Start of DATA SHOWN
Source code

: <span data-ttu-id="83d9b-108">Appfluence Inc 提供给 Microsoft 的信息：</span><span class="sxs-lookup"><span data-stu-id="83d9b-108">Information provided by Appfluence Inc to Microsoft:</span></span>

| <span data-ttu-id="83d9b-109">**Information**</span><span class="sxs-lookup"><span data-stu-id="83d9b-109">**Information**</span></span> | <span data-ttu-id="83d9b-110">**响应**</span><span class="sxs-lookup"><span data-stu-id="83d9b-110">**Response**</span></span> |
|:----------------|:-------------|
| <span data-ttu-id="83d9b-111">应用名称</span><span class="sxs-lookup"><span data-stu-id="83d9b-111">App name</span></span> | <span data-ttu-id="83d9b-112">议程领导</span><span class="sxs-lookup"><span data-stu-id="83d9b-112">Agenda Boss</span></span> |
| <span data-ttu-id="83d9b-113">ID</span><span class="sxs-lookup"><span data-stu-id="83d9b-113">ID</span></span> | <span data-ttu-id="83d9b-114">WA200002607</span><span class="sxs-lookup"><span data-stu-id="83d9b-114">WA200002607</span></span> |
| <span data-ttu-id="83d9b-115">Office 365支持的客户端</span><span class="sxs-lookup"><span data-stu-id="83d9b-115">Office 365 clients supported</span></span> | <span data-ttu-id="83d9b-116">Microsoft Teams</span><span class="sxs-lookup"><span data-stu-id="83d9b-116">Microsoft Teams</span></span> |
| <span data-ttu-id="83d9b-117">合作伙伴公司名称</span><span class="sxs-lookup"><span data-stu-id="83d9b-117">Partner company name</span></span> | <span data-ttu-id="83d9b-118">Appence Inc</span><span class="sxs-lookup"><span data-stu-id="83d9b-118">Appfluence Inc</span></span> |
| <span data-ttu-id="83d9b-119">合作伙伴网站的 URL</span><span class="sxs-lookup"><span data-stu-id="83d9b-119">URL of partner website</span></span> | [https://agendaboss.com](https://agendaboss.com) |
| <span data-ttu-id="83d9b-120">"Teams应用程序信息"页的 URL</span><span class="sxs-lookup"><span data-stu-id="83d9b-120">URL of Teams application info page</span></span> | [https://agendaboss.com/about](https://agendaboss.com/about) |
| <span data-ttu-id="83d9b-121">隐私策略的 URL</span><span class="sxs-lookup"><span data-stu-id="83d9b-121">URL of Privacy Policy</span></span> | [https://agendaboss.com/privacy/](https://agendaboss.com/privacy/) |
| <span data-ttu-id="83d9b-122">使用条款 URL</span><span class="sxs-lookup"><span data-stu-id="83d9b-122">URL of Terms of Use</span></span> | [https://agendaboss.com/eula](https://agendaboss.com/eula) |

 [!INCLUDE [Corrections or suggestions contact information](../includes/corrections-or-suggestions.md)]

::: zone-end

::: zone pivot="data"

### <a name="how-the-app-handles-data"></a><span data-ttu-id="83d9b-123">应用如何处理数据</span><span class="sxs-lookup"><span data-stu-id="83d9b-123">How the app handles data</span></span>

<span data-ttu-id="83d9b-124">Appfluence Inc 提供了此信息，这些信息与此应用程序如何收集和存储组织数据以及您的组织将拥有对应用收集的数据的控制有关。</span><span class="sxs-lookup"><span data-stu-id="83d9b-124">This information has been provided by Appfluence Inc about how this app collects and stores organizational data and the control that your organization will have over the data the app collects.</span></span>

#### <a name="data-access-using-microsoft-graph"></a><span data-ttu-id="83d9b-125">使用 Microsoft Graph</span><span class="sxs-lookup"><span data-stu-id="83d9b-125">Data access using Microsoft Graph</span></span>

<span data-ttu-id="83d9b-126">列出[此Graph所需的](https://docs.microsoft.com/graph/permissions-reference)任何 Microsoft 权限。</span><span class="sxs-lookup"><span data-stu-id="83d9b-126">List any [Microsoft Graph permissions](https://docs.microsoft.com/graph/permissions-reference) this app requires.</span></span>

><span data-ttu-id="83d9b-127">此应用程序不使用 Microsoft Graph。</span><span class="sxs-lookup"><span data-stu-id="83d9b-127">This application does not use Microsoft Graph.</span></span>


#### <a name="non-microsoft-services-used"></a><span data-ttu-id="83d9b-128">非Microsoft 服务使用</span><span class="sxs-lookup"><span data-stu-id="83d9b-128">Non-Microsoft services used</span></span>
End of DATA SHOWN
**EXERCISE OBJECTIVE**
An exact copy of all the entries above is what is needed.

**SOLUTION TO THIS PROBLEM**
Source code

: <span data-ttu-id="83d9b-108">Appfluence Inc 提供给 Microsoft 的信息：</span><span class="sxs-lookup"><span data-stu-id="83d9b-108">Information provided by Appfluence Inc to Microsoft:</span></span>

| <span data-ttu-id="83d9b-109">**Information**</span><span class="sxs-lookup"><span data-stu-id="83d9b-109">**Information**</span></span> | <span data-ttu-id="83d9b-110">**响应**</span><span class="sxs-lookup"><span data-stu-id="83d9b-110">**Response**</span></span> |
|:----------------|:-------------|
| <span data-ttu-id="83d9b-111">应用名称</span><span class="sxs-lookup"><span data-stu-id="83d9b-111">App name</span></span> | <span data-ttu-id="83d9b-112">议程领导</span><span class="sxs-lookup"><span data-stu-id="83d9b-112">Agenda Boss</span></span> |
| <span data-ttu-id="83d9b-113">ID</span><span class="sxs-lookup"><span data-stu-id="83d9b-113">ID</span></span> | <span data-ttu-id="83d9b-114">WA200002607</span><span class="sxs-lookup"><span data-stu-id="83d9b-114">WA200002607</span></span> |
| <span data-ttu-id="83d9b-115">Office 365支持的客户端</span><span class="sxs-lookup"><span data-stu-id="83d9b-115">Office 365 clients supported</span></span> | <span data-ttu-id="83d9b-116">Microsoft Teams</span><span class="sxs-lookup"><span data-stu-id="83d9b-116">Microsoft Teams</span></span> |
| <span data-ttu-id="83d9b-117">合作伙伴公司名称</span><span class="sxs-lookup"><span data-stu-id="83d9b-117">Partner company name</span></span> | <span data-ttu-id="83d9b-118">Appence Inc</span><span class="sxs-lookup"><span data-stu-id="83d9b-118">Appfluence Inc</span></span> |
| <span data-ttu-id="83d9b-119">合作伙伴网站的 URL</span><span class="sxs-lookup"><span data-stu-id="83d9b-119">URL of partner website</span></span> | [https://agendaboss.com](https://agendaboss.com) |
| <span data-ttu-id="83d9b-120">"Teams应用程序信息"页的 URL</span><span class="sxs-lookup"><span data-stu-id="83d9b-120">URL of Teams application info page</span></span> | [https://agendaboss.com/about](https://agendaboss.com/about) |
| <span data-ttu-id="83d9b-121">隐私策略的 URL</span><span class="sxs-lookup"><span data-stu-id="83d9b-121">URL of Privacy Policy</span></span> | [https://agendaboss.com/privacy/](https://agendaboss.com/privacy/) |
| <span data-ttu-id="83d9b-122">使用条款 URL</span><span class="sxs-lookup"><span data-stu-id="83d9b-122">URL of Terms of Use</span></span> | [https://agendaboss.com/eula](https://agendaboss.com/eula) |

 [!INCLUDE [Corrections or suggestions contact information](../includes/corrections-or-suggestions.md)]

::: zone-end

::: zone pivot="data"

### <a name="how-the-app-handles-data"></a><span data-ttu-id="83d9b-123">应用如何处理数据</span><span class="sxs-lookup"><span data-stu-id="83d9b-123">How the app handles data</span></span>

<span data-ttu-id="83d9b-124">Appfluence Inc 提供了此信息，这些信息与此应用程序如何收集和存储组织数据以及您的组织将拥有对应用收集的数据的控制有关。</span><span class="sxs-lookup"><span data-stu-id="83d9b-124">This information has been provided by Appfluence Inc about how this app collects and stores organizational data and the control that your organization will have over the data the app collects.</span></span>

#### <a name="data-access-using-microsoft-graph"></a><span data-ttu-id="83d9b-125">使用 Microsoft Graph</span><span class="sxs-lookup"><span data-stu-id="83d9b-125">Data access using Microsoft Graph</span></span>

<span data-ttu-id="83d9b-126">列出[此Graph所需的](https://docs.microsoft.com/graph/permissions-reference)任何 Microsoft 权限。</span><span class="sxs-lookup"><span data-stu-id="83d9b-126">List any [Microsoft Graph permissions](https://docs.microsoft.com/graph/permissions-reference) this app requires.</span></span>

><span data-ttu-id="83d9b-127">此应用程序不使用 Microsoft Graph。</span><span class="sxs-lookup"><span data-stu-id="83d9b-127">This application does not use Microsoft Graph.</span></span>


#### <a name="non-microsoft-services-used"></a><span data-ttu-id="83d9b-128">非Microsoft 服务使用</span><span class="sxs-lookup"><span data-stu-id="83d9b-128">Non-Microsoft services used</span></span>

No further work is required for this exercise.